Dean applied the concept of moral hazard to Target, Home Depot, and Sony.  "These companies are able to invest less in information security," said Dean in an email exchange with me.  "Because, in the event of a breach, other parties (banks, customers, etc) bear the lion's share of the costs of the breach."

In the case of Home Depot, Dean said credit- and debit-card providers plus Home Depot customers caught the brunt of the fallout.  "Credit unions claim to have spent $60 million in September 2014 alone replacing compromised cards," Dean added.  "Each customer whose card had to be replaced also incurred a cost in terms of inconvenience."
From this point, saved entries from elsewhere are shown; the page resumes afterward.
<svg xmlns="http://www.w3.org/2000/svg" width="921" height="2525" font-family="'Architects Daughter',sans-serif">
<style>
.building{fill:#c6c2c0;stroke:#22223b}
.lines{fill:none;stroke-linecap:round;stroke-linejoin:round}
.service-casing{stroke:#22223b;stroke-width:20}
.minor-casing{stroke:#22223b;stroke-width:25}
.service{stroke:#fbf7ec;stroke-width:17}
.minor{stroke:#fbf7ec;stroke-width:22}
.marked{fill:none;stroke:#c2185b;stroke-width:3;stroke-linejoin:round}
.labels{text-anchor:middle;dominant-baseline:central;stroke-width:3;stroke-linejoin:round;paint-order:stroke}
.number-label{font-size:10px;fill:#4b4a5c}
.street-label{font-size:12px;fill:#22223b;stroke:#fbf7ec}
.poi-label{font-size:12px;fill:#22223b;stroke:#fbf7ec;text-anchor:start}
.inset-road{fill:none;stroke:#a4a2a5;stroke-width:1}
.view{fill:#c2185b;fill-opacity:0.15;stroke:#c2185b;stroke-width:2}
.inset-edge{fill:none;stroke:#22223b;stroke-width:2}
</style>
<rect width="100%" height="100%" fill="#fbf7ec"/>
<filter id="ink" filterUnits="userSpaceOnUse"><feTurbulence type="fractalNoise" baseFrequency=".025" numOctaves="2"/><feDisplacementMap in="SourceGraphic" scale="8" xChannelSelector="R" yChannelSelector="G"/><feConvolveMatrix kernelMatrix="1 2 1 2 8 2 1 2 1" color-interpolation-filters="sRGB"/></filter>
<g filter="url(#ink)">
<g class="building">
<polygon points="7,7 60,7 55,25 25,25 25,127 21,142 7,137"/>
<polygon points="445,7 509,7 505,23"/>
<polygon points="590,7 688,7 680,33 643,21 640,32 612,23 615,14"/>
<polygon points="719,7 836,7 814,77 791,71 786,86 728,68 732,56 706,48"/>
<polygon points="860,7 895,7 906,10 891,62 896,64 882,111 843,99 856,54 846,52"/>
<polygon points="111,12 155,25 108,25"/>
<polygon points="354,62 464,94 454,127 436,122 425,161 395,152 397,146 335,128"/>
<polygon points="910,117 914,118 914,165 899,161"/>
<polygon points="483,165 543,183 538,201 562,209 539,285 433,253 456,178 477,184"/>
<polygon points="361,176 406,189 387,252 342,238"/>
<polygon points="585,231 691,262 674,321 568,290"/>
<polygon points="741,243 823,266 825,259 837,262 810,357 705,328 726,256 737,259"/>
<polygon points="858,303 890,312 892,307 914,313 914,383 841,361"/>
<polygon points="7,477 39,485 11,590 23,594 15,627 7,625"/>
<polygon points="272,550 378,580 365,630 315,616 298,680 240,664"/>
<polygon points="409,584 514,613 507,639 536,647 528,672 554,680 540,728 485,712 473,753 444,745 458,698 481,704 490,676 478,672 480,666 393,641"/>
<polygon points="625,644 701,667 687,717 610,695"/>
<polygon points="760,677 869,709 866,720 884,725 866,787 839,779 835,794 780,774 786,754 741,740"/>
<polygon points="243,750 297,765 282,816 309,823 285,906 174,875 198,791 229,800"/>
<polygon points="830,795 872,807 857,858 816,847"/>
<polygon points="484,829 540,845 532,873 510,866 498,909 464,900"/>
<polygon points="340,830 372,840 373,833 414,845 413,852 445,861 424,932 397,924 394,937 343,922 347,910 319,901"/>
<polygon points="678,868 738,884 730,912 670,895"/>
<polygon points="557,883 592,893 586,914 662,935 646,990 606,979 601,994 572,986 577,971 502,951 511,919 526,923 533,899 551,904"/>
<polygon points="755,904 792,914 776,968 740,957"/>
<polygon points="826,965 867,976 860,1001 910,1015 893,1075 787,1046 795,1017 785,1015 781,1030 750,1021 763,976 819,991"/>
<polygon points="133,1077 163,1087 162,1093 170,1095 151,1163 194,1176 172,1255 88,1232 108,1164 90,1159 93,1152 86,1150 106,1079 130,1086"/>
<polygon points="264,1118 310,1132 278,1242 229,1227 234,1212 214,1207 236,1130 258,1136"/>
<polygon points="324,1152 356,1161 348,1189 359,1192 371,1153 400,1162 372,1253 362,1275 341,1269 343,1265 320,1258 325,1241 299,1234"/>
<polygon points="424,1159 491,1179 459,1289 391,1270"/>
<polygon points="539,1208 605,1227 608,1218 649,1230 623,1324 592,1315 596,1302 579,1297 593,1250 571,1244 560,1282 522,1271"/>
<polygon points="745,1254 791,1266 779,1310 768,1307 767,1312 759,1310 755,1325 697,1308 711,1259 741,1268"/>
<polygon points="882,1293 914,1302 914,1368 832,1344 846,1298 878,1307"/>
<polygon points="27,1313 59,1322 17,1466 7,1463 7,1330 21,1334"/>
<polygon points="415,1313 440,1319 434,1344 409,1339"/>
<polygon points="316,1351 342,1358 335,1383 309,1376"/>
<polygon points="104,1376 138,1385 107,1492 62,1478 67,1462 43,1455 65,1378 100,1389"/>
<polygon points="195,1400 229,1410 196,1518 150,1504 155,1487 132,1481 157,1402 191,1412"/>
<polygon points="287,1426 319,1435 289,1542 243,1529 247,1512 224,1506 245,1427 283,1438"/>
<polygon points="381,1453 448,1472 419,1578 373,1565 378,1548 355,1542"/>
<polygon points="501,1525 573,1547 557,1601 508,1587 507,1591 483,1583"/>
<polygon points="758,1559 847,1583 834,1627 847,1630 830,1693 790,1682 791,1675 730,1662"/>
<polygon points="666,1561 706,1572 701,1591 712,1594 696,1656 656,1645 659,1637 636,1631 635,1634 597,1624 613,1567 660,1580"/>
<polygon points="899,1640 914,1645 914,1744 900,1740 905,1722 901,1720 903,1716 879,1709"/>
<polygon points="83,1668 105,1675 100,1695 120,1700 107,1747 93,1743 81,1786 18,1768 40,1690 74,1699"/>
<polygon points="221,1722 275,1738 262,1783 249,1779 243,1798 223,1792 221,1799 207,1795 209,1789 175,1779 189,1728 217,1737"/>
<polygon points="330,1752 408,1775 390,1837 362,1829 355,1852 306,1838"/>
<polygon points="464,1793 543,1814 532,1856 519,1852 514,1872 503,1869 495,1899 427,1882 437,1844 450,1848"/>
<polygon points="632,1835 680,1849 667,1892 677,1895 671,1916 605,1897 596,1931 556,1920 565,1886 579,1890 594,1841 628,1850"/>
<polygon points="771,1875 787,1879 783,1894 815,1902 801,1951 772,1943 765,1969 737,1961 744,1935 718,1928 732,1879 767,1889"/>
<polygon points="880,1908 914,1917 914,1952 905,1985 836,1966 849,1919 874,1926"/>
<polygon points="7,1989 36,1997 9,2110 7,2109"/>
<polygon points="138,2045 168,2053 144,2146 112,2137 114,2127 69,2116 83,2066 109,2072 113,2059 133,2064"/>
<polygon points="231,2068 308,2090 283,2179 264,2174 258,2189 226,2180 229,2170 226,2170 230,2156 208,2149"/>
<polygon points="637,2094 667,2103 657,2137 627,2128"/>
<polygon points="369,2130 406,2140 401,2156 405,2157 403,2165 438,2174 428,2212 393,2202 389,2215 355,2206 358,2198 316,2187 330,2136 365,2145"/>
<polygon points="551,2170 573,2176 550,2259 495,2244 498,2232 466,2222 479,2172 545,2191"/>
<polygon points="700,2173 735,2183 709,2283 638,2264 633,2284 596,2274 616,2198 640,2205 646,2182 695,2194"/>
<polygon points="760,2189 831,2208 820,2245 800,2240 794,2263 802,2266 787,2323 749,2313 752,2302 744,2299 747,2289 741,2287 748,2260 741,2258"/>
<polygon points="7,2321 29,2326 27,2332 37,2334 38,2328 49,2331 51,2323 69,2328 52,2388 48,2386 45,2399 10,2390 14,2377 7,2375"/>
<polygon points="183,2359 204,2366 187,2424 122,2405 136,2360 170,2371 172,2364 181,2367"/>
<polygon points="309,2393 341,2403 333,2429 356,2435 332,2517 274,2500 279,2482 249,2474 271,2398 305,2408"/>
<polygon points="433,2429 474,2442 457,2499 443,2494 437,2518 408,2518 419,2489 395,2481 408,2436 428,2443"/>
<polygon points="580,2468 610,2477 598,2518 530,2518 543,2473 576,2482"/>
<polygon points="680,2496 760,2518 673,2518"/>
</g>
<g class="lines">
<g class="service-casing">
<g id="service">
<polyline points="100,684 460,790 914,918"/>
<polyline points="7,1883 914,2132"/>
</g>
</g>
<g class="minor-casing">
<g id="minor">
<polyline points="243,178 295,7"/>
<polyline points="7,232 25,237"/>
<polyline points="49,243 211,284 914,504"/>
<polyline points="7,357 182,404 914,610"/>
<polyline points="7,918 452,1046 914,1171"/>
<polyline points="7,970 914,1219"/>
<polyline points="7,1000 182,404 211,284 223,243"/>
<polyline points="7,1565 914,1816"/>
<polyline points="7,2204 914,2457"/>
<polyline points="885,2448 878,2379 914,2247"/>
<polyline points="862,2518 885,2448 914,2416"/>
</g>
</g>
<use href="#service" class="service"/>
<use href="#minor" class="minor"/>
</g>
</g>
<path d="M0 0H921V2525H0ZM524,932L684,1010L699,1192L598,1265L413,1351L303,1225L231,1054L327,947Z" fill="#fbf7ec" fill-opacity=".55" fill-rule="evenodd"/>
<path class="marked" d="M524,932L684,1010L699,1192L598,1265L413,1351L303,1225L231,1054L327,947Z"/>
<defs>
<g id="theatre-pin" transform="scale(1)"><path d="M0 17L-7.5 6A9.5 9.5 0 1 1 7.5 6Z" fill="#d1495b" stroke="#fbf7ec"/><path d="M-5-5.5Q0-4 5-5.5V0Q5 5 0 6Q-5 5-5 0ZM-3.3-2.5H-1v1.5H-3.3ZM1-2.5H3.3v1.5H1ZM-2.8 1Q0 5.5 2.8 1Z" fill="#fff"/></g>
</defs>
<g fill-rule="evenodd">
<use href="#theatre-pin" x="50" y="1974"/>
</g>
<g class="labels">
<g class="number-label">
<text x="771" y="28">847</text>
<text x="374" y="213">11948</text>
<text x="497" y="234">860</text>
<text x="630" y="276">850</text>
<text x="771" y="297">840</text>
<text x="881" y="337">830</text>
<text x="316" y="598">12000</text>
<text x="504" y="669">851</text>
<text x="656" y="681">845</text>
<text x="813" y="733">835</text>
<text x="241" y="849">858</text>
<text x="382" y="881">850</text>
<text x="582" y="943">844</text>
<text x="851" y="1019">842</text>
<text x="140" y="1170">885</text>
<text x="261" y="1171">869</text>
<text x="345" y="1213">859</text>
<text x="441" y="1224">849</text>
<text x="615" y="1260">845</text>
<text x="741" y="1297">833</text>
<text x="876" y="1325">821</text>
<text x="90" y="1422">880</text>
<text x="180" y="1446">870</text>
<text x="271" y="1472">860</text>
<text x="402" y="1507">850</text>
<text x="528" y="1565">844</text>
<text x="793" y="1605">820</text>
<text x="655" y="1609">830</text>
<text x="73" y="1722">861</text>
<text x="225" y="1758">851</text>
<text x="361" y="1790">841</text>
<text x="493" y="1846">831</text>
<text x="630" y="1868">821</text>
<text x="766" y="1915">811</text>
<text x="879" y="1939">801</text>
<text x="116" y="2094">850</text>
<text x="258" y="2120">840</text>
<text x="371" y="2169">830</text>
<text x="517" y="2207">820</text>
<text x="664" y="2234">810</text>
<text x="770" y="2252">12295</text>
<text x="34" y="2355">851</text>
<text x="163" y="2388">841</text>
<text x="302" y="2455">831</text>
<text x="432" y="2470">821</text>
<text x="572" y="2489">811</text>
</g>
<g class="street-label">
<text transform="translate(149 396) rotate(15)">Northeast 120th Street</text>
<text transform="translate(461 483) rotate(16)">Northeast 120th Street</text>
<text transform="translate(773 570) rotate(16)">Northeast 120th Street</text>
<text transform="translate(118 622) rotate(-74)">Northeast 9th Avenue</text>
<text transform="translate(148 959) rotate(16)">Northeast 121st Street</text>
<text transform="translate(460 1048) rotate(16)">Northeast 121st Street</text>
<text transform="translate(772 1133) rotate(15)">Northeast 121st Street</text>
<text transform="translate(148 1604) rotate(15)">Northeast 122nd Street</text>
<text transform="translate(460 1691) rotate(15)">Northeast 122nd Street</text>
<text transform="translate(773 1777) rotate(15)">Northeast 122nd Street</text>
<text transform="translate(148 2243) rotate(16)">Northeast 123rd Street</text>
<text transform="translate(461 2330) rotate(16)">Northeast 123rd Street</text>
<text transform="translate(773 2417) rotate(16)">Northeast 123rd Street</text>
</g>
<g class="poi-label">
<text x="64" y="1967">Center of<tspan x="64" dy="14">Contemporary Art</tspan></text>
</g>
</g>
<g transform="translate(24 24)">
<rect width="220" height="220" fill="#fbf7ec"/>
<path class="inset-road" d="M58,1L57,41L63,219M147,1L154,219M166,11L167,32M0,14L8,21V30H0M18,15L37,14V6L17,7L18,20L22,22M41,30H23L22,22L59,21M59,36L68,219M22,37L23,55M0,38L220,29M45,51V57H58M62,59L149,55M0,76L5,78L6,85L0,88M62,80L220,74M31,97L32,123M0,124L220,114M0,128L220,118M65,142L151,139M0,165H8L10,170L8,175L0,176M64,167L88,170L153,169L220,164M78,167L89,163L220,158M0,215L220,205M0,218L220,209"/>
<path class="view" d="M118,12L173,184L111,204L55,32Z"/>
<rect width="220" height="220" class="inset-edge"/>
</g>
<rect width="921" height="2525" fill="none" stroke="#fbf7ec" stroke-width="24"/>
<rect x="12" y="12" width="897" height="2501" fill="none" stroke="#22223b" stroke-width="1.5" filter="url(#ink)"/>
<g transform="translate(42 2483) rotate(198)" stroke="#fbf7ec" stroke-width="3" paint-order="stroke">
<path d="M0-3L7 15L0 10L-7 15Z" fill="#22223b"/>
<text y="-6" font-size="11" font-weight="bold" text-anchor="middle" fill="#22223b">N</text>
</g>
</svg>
Dean then concluded it does not make economic sense for companies like Target, Home Depot, and Sony to invest heavily in information security, especially when insurance payments and tax deductions cut the financial outlay to where it is less than what it would cost to improve information security.

What is the answer?

Removing the moral hazard seems to be the logical answer.  But how would that come about -- government intervention?  "It's important to make sure the intervention doesn't make the problem of moral hazard worse," cautioned Dean.  "This is a huge problem because as we plough billions of dollars into intelligence agencies, supposedly to keep us all safe from 'cyber-attacks', it has the effect of further weakening the already low incentives for companies to invest in information security themselves."

"Unintended consequences of policies, even in instances where the case for government intervention is strong, can be worse than the consequences of doing nothing at all," further cautions Dean.  "I'm not saying that we do nothing at all -- just that we need verifiable and reliable data on which to begin making these complex policy decisions."